O papa Francisco disse que “o povo fiel, o santo povo fiel de Deus, tem alma, e porque podemos falar da alma de um povo, podemos falar de uma hermenêutica, de um modo de ver a realidade, de uma consciência. O nosso povo fiel tem consciência da sua dignidade, batiza os seus filhos, enterra os seus mortos”.

“A Igreja é uma mulher”

“Os membros da hierarquia viemos desse povo e nós recebemos a fé desse povo, geralmente de nossas mães e avós, ‘sua mãe e sua avó’, diz Paulo a Timóteo, uma fé transmitida em dialeto feminino, como a Mãe dos Macabeus que falava 'em dialeto' aos seus filhos", disse o papa.

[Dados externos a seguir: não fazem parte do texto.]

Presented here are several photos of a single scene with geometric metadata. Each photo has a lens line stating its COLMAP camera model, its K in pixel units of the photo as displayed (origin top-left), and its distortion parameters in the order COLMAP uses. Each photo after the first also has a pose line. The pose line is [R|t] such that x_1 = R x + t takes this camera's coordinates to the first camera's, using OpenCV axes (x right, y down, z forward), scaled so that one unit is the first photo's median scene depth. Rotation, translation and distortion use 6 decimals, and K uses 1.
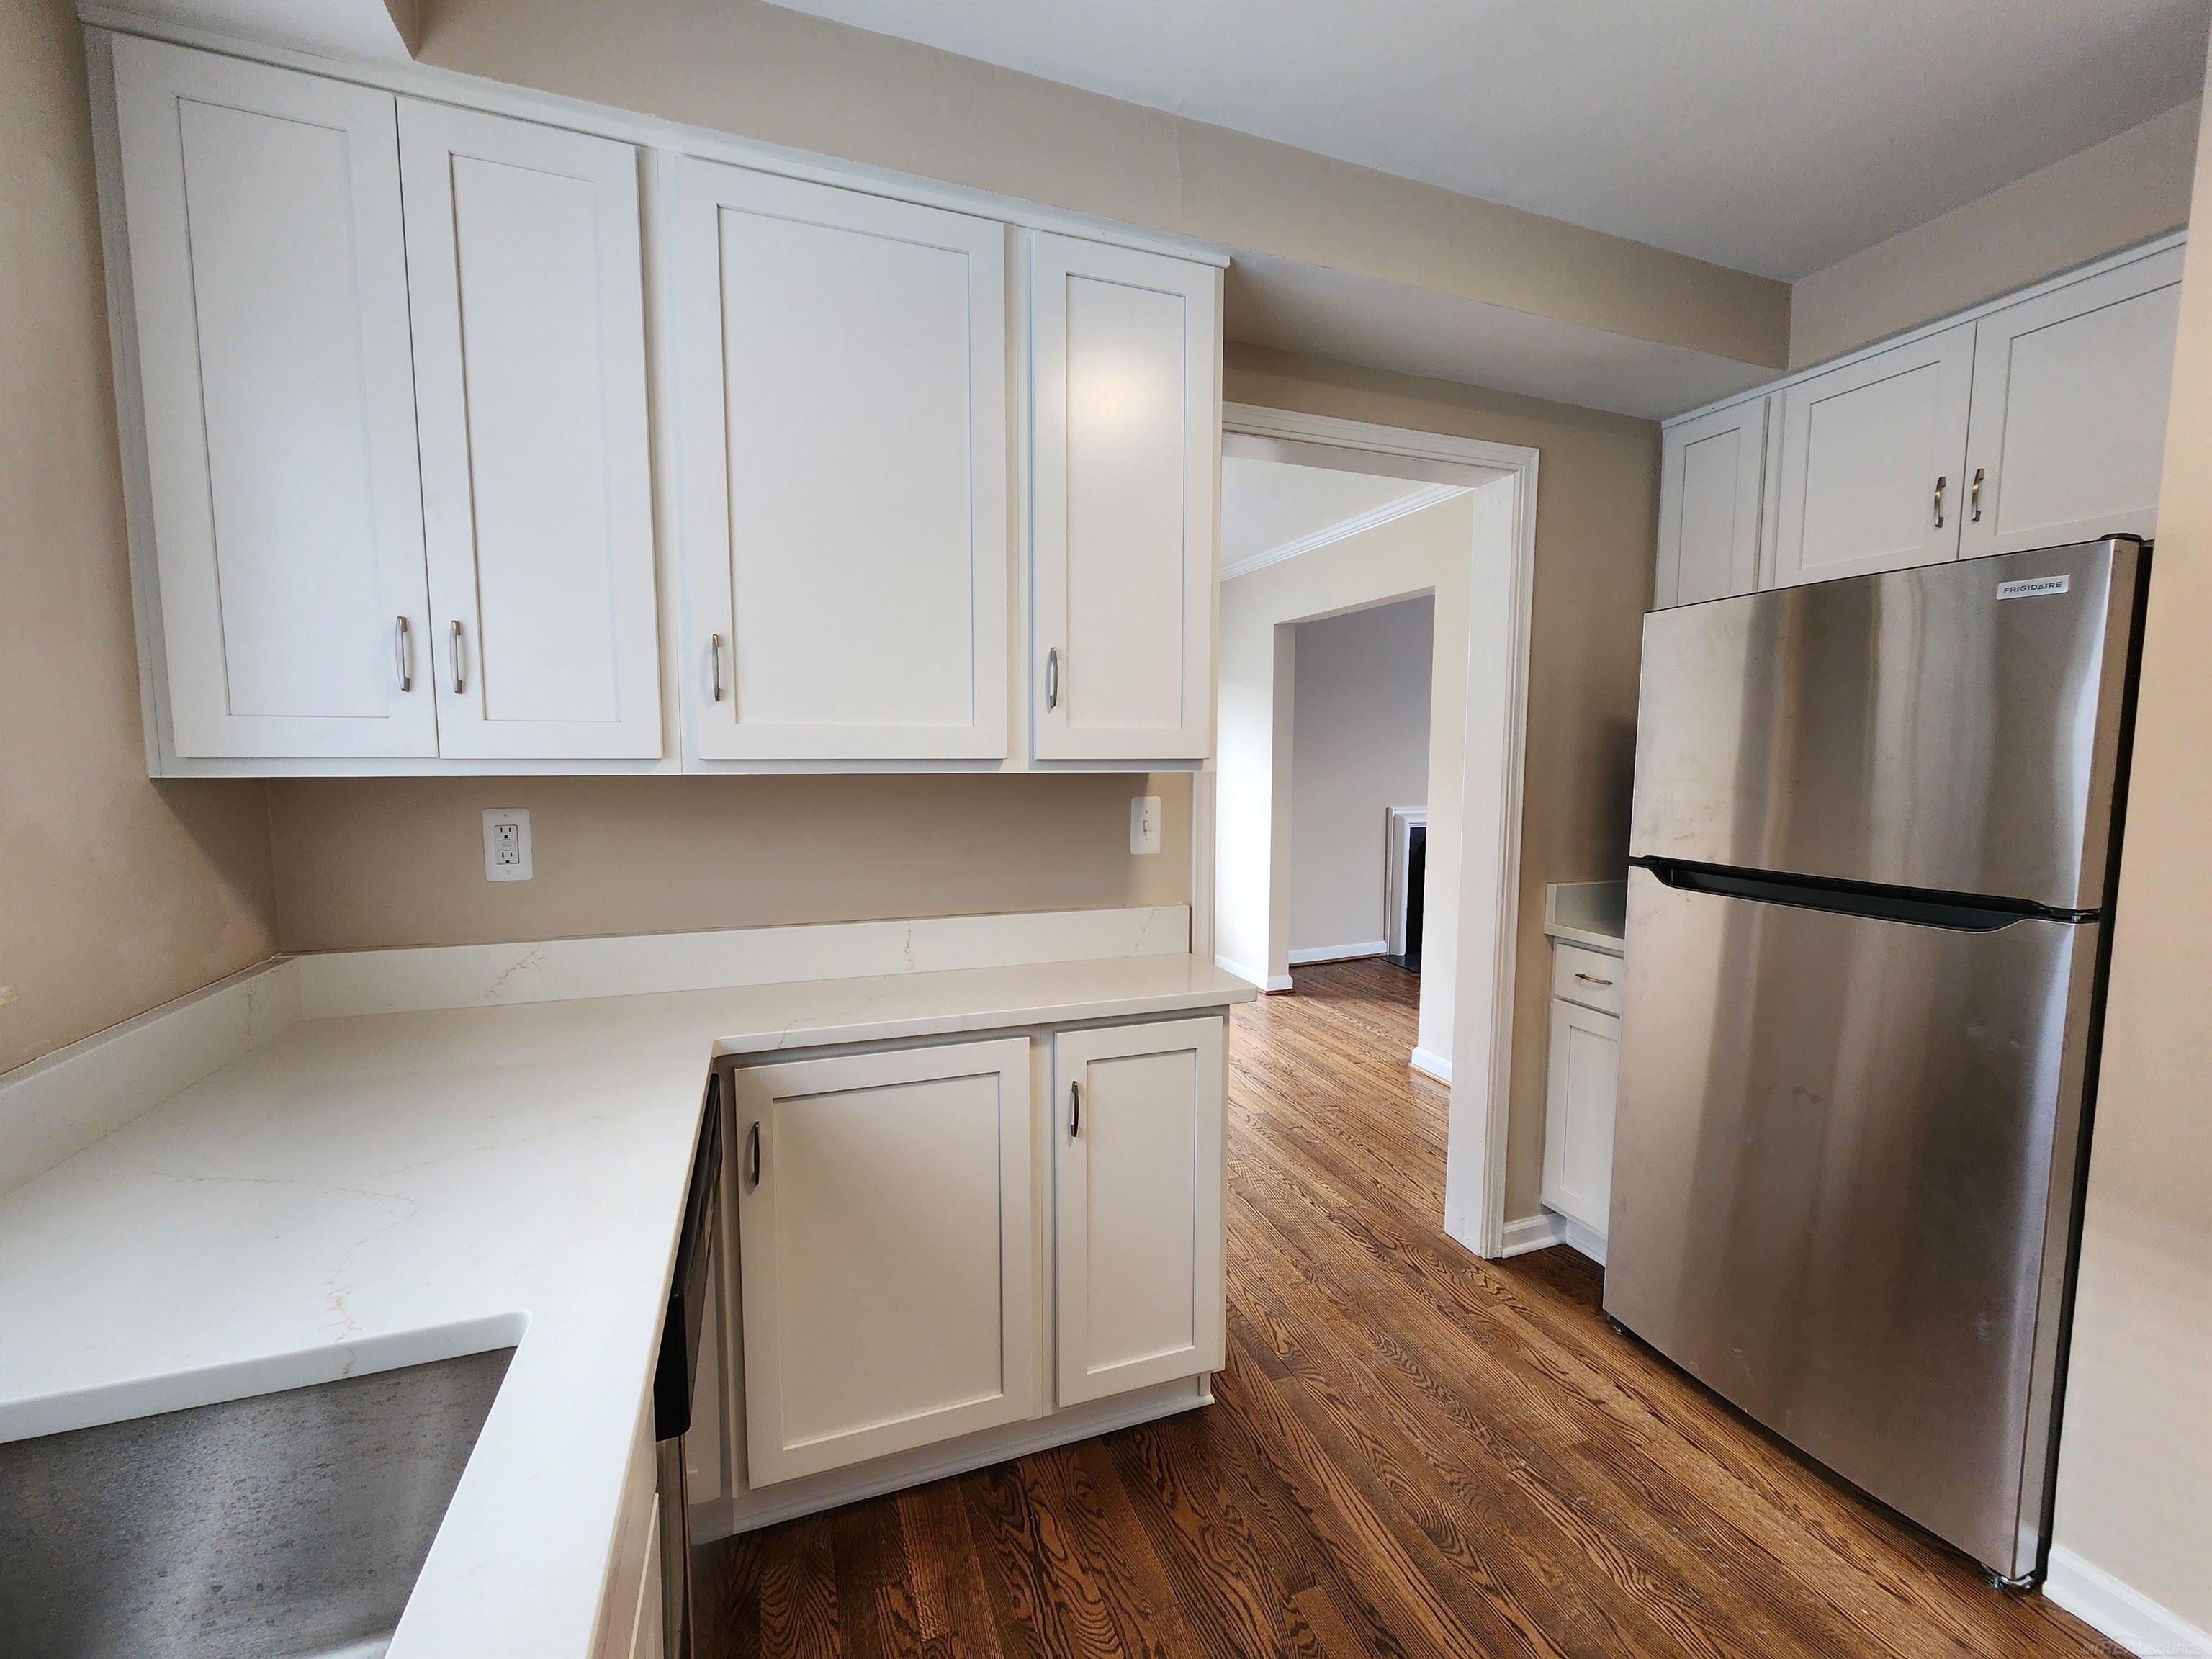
lens RADIAL K [[900.4, 0, 1113.4], [0, 900.4, 835.7], [0, 0, 1]] dist [-0.000047, 0.001194]
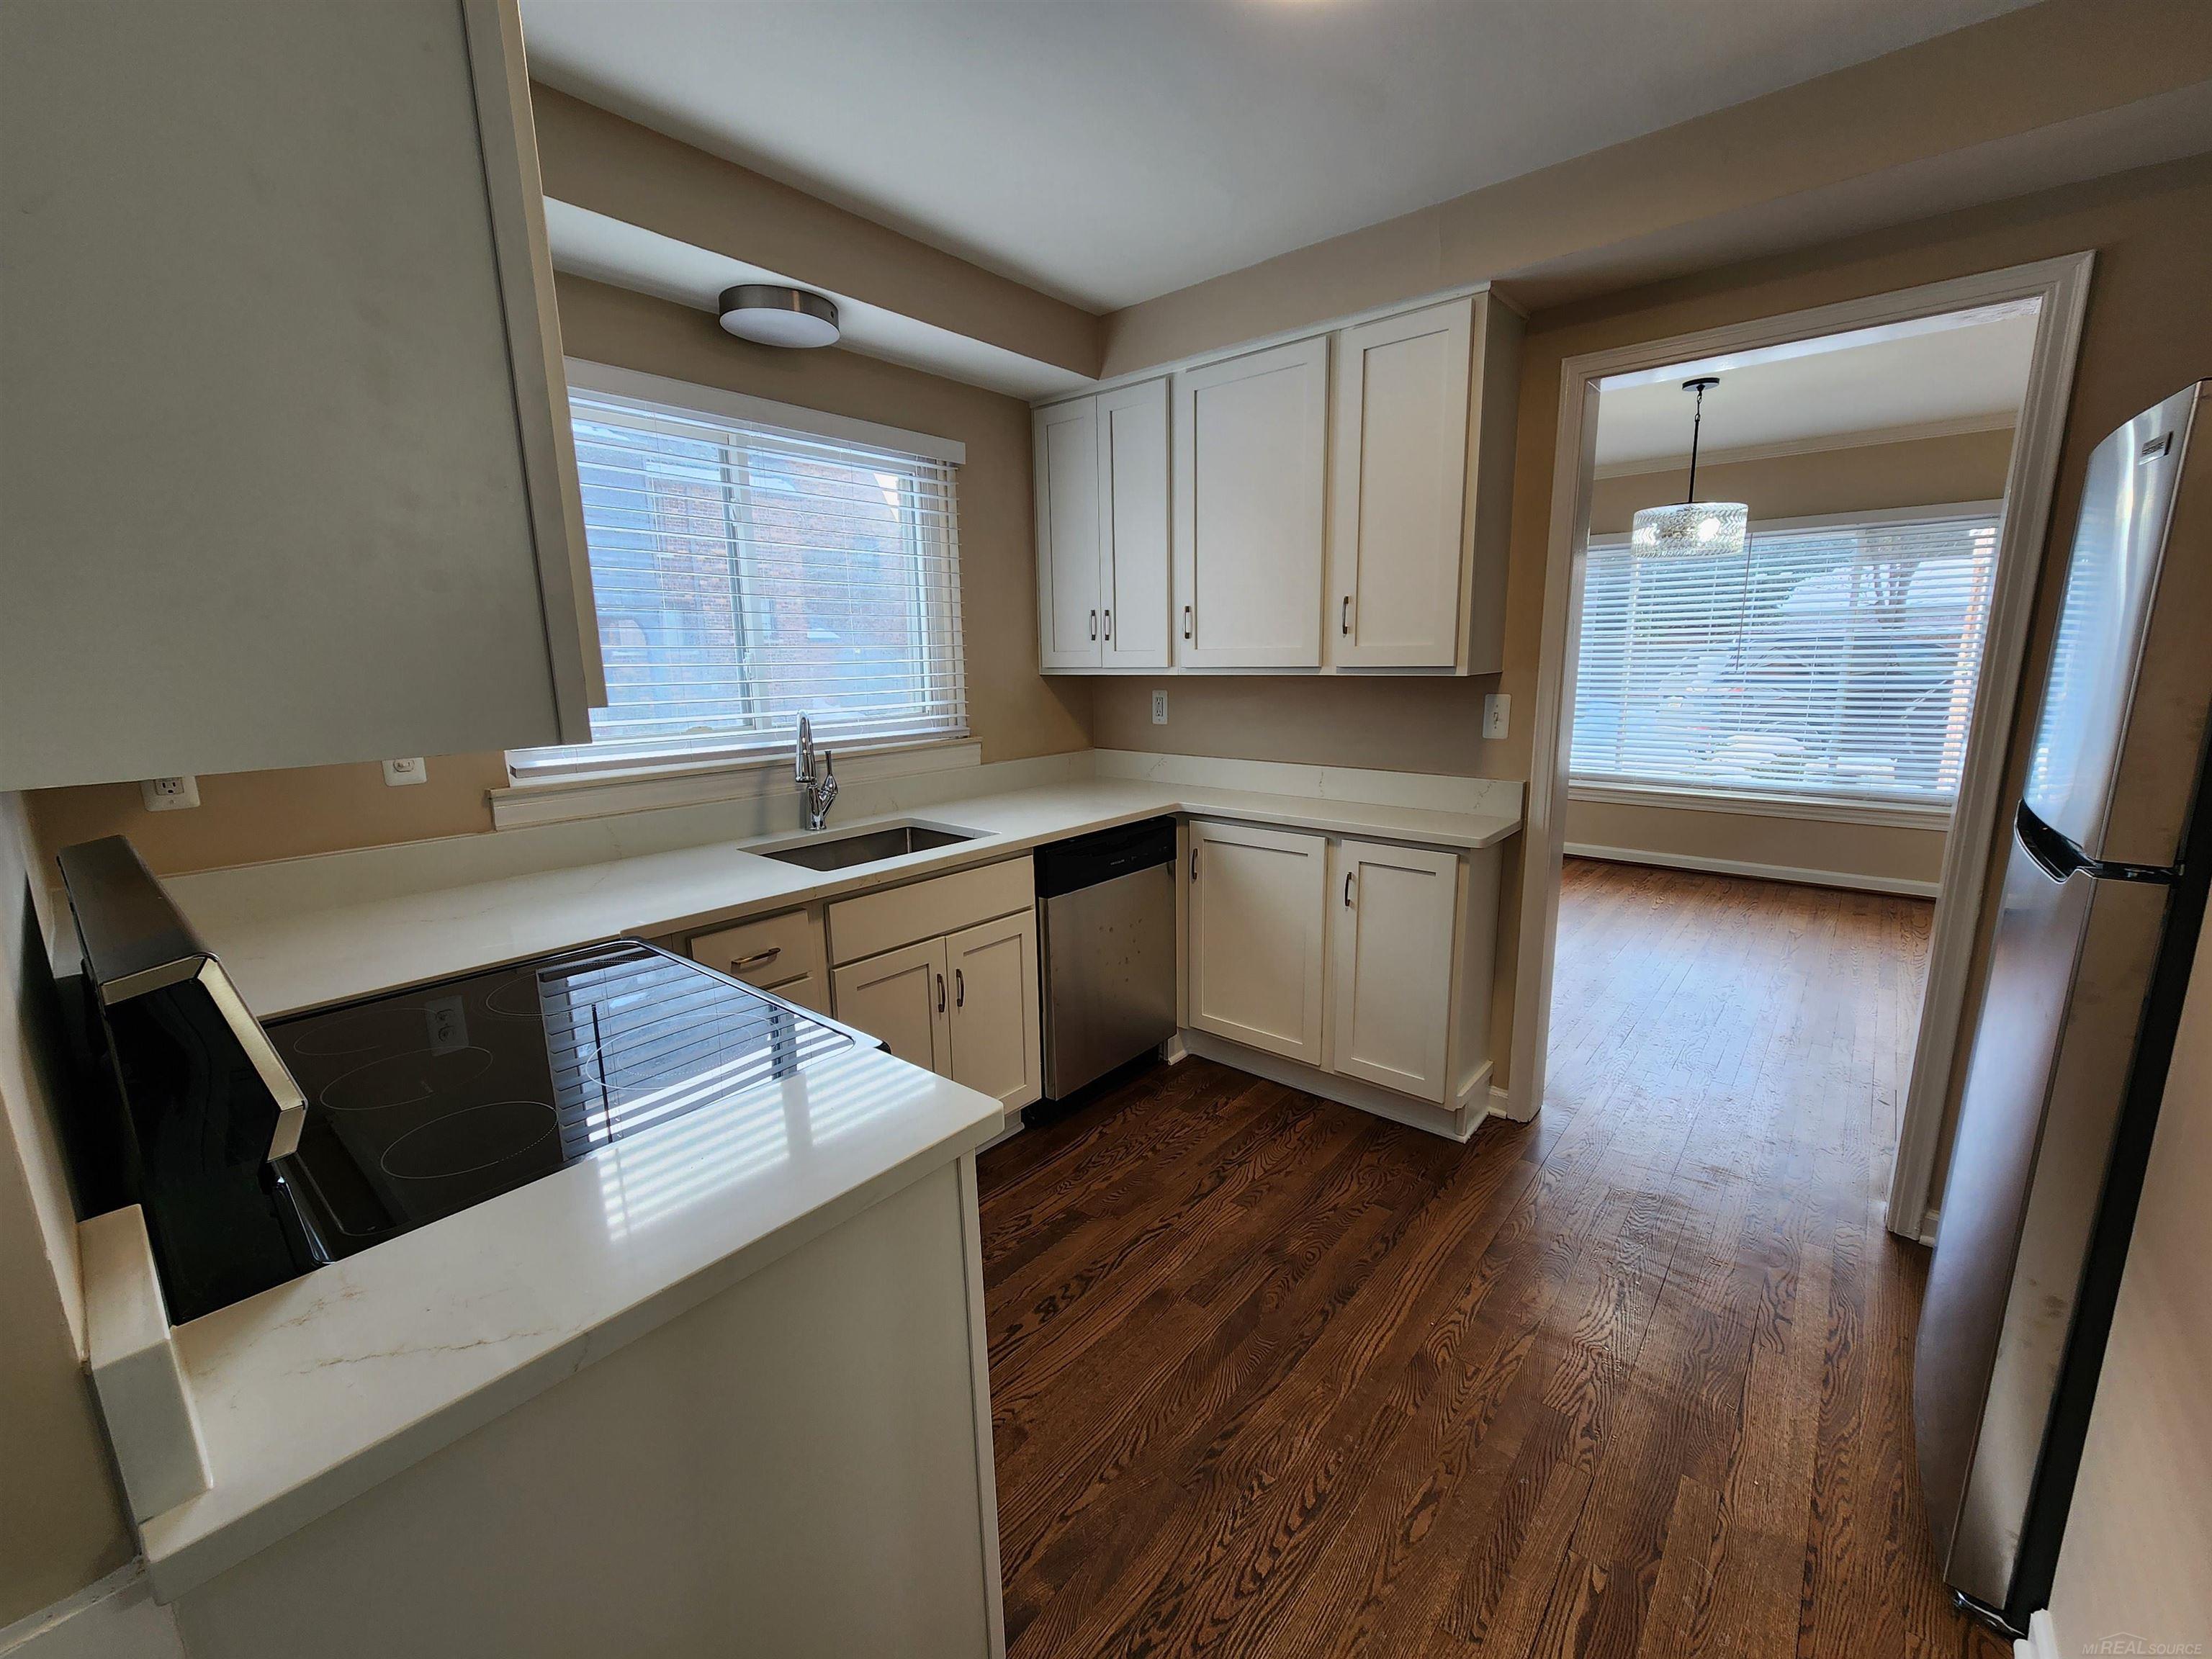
lens RADIAL K [[900.4, 0, 1113.4], [0, 900.4, 835.7], [0, 0, 1]] dist [-0.000047, 0.001194]
pose [[0.490384, 0.162556, -0.856212, 1.136599], [-0.061685, 0.986461, 0.151956, -0.006897], [0.869321, -0.021702, 0.493772, -0.152679]]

“E aqui gosto de sublinhar que, no santo povo fiel de Deus, a fé é transmitida em dialeto, e geralmente em dialeto feminino. Isto não acontece só porque a Igreja é Mãe e são precisamente as mulheres que melhor a refletem; (a Igreja é mulher), mas porque são as mulheres quem sabe esperar, sabem descobrir os recursos da Igreja, do povo fiel, arriscam para lá dos limites, talvez com medo mas corajosas, e no alvorecer de um dia que começa, aproximam-se de um sepulcro com a intuição (ainda não esperança) de que possa haver algo de vida".

“A mulher do santo povo de Deus é um reflexo da Igreja. A Igreja é feminina, é esposa, é mãe”, disse o papa.

O perigo do clericalismo na Igreja

Francisco advertiu que “quando os ministros se excedem no seu serviço e maltratam o povo de Deus, desfiguram o rosto da Igreja com atitudes machistas e ditatoriais”.

“É doloroso encontrar em algumas secretarias paroquiais a ‘tabela de preços’ dos serviços sacramentais em estilo de supermercado”, disse, porque “ou a Igreja é o povo fiel de Deus em caminho, santo e pecador, ou acaba sendo uma empresa de serviços variados”.

“E quando os agentes pastorais tomam este segundo caminho, a Igreja se torna o supermercado da salvação e os padres meros funcionários de uma multinacional. É a grande derrota a qual o clericalismo nos leva”.

“E isto com muita vergonha e escândalo (basta ir às alfaiatarias eclesiásticas de Roma para ver o escândalo dos jovens padres experimentando batinas e chapéus ou albas e sobrepeliz com renda)”, disse.

“O clericalismo é um chicote, é um flagelo, é uma forma de mundanidade que suja e provoca dano ao rosto da esposa do Senhor; escraviza o santo povo fiel de Deus”, disse.

No final da sua mensagem, o papa disse que “o povo de Deus, o santo povo fiel de Deus, continua adiante com paciência e humildade, suportando os desprezos, os maus-tratos e a marginalização por parte do clericalismo institucionalizado”.

“E com quanta naturalidade falamos dos príncipes da Igreja, ou de promoções episcopais como avanços na carreira! Os horrores do mundo, a mundanidade que maltrata o santo povo fiel de Deus”, concluiu.